### Task objective
Reproduce verbatim the lines of the records that begin at the line containing "移工生病時，親自探視慰問…都讓人難以想像，身為老闆卻如此" and end at the line containing "продаж, а как", both of those lines included. Quote nothing outside that span.

### Information given

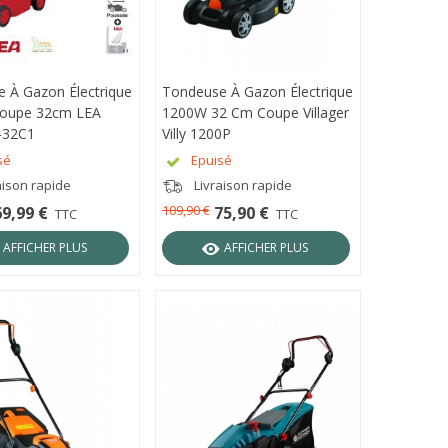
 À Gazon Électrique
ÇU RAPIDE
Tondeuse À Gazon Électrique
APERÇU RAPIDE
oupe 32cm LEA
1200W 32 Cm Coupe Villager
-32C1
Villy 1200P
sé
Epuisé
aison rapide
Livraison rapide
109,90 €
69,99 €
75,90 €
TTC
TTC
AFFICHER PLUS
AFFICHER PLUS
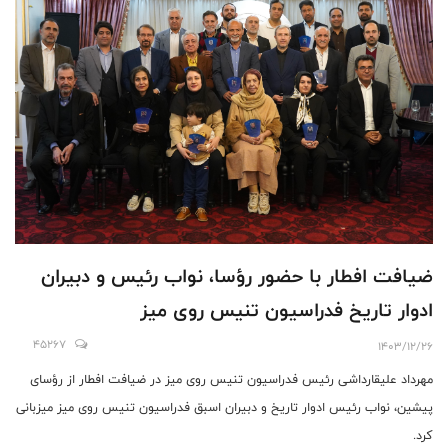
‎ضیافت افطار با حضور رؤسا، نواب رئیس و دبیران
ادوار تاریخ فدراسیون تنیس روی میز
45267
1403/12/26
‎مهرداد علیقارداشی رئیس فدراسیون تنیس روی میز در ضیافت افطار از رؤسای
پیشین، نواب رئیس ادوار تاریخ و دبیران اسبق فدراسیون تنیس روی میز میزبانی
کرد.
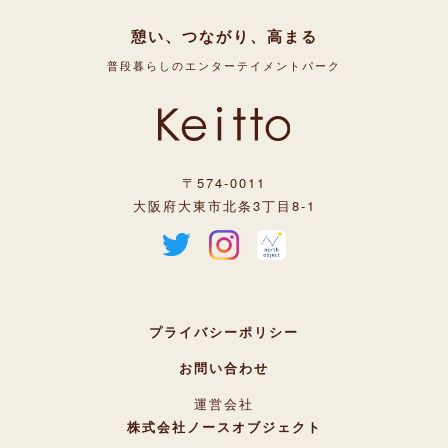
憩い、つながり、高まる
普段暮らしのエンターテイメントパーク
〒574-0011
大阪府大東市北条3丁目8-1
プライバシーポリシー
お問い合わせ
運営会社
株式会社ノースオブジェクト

--

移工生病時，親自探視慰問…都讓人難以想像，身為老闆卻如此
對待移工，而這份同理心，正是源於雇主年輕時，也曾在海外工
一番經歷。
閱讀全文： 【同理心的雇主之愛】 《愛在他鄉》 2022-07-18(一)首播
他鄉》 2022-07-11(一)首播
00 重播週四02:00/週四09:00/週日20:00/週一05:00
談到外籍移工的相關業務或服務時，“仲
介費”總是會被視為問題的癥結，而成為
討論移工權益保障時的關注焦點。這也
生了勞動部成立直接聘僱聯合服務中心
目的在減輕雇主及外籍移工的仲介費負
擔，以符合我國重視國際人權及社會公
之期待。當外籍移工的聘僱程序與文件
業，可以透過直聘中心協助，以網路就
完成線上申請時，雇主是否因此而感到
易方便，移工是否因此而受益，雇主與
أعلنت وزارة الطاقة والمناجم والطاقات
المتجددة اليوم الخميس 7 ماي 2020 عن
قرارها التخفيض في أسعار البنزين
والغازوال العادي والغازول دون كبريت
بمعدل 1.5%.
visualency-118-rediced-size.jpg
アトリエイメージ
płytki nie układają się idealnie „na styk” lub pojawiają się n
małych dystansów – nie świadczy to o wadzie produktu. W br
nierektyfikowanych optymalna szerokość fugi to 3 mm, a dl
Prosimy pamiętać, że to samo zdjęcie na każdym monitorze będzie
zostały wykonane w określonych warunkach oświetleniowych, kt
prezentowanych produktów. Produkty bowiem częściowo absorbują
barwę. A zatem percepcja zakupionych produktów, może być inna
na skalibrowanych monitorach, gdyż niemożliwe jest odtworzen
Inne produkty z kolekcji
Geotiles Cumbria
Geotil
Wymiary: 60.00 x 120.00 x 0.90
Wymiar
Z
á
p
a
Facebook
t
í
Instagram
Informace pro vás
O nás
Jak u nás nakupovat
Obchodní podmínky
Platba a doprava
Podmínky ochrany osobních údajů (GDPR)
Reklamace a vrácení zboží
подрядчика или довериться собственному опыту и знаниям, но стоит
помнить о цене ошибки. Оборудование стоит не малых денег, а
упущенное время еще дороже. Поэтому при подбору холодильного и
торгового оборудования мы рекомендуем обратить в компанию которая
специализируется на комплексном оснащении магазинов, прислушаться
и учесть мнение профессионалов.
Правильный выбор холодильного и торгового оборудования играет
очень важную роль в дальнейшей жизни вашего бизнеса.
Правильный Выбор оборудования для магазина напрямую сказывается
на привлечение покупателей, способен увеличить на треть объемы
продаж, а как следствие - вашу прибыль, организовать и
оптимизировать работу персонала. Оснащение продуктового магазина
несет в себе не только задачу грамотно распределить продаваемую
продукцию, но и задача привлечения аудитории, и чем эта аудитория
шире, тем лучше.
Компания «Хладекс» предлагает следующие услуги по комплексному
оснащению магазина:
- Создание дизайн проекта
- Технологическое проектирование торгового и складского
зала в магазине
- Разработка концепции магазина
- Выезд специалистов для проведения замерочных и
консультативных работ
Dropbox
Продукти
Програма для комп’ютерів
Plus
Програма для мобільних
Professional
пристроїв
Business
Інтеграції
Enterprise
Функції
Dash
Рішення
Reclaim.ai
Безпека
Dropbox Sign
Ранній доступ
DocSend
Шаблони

---

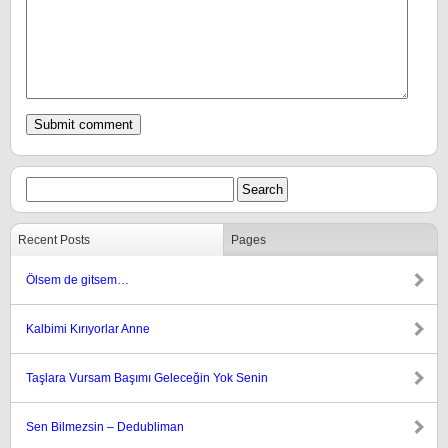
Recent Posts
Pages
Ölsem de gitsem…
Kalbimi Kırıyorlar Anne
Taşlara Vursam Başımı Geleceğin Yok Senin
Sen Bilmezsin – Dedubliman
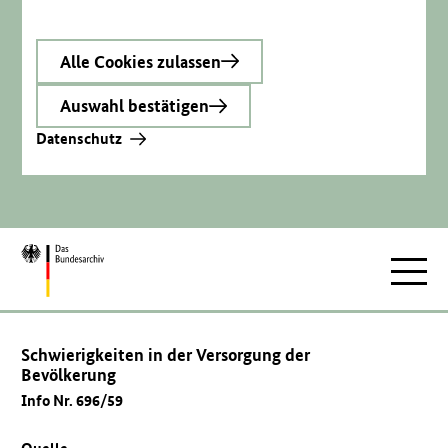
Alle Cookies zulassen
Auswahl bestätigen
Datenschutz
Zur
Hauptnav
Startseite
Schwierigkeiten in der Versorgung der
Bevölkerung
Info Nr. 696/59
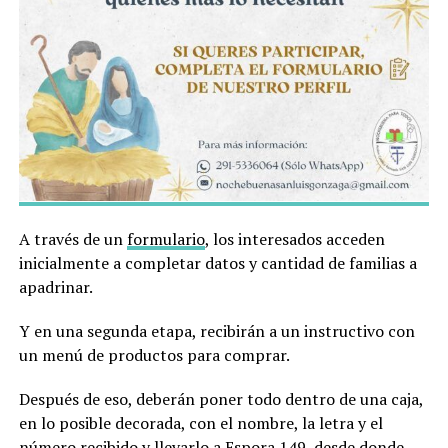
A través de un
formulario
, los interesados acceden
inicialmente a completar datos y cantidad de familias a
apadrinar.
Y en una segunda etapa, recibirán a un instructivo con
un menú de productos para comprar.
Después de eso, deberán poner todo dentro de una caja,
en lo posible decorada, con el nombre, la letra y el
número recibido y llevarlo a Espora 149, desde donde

### Exercise response
移工生病時，親自探視慰問…都讓人難以想像，身為老闆卻如此
對待移工，而這份同理心，正是源於雇主年輕時，也曾在海外工
一番經歷。
閱讀全文： 【同理心的雇主之愛】 《愛在他鄉》 2022-07-18(一)首播
他鄉》 2022-07-11(一)首播
00 重播週四02:00/週四09:00/週日20:00/週一05:00
談到外籍移工的相關業務或服務時，“仲
介費”總是會被視為問題的癥結，而成為
討論移工權益保障時的關注焦點。這也
生了勞動部成立直接聘僱聯合服務中心
目的在減輕雇主及外籍移工的仲介費負
擔，以符合我國重視國際人權及社會公
之期待。當外籍移工的聘僱程序與文件
業，可以透過直聘中心協助，以網路就
完成線上申請時，雇主是否因此而感到
易方便，移工是否因此而受益，雇主與
أعلنت وزارة الطاقة والمناجم والطاقات
المتجددة اليوم الخميس 7 ماي 2020 عن
قرارها التخفيض في أسعار البنزين
والغازوال العادي والغازول دون كبريت
بمعدل 1.5%.
visualency-118-rediced-size.jpg
アトリエイメージ
płytki nie układają się idealnie „na styk” lub pojawiają się n
małych dystansów – nie świadczy to o wadzie produktu. W br
nierektyfikowanych optymalna szerokość fugi to 3 mm, a dl
Prosimy pamiętać, że to samo zdjęcie na każdym monitorze będzie
zostały wykonane w określonych warunkach oświetleniowych, kt
prezentowanych produktów. Produkty bowiem częściowo absorbują
barwę. A zatem percepcja zakupionych produktów, może być inna
na skalibrowanych monitorach, gdyż niemożliwe jest odtworzen
Inne produkty z kolekcji
Geotiles Cumbria
Geotil
Wymiary: 60.00 x 120.00 x 0.90
Wymiar
Z
á
p
a
Facebook
t
í
Instagram
Informace pro vás
O nás
Jak u nás nakupovat
Obchodní podmínky
Platba a doprava
Podmínky ochrany osobních údajů (GDPR)
Reklamace a vrácení zboží
подрядчика или довериться собственному опыту и знаниям, но стоит
помнить о цене ошибки. Оборудование стоит не малых денег, а
упущенное время еще дороже. Поэтому при подбору холодильного и
торгового оборудования мы рекомендуем обратить в компанию которая
специализируется на комплексном оснащении магазинов, прислушаться
и учесть мнение профессионалов.
Правильный выбор холодильного и торгового оборудования играет
очень важную роль в дальнейшей жизни вашего бизнеса.
Правильный Выбор оборудования для магазина напрямую сказывается
на привлечение покупателей, способен увеличить на треть объемы
продаж, а как следствие - вашу прибыль, организовать и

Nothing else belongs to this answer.